Swap "セミナー" for "講座" wherever it occurs in the records below, and write out their text again with everything else left unchanged.

(Collected data)
━━━━━━━━━━━━━━━━

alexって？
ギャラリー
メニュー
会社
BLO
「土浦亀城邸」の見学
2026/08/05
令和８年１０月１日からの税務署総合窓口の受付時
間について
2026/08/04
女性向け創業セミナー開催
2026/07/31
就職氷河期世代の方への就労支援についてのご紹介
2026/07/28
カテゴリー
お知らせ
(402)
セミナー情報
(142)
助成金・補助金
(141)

━━━━━━━━━━━━━━━━

WRITTEN ANSWER –
alexって？
ギャラリー
メニュー
会社
BLO
「土浦亀城邸」の見学
2026/08/05
令和８年１０月１日からの税務署総合窓口の受付時
間について
2026/08/04
女性向け創業講座開催
2026/07/31
就職氷河期世代の方への就労支援についてのご紹介
2026/07/28
カテゴリー
お知らせ
(402)
講座情報
(142)
助成金・補助金
(141)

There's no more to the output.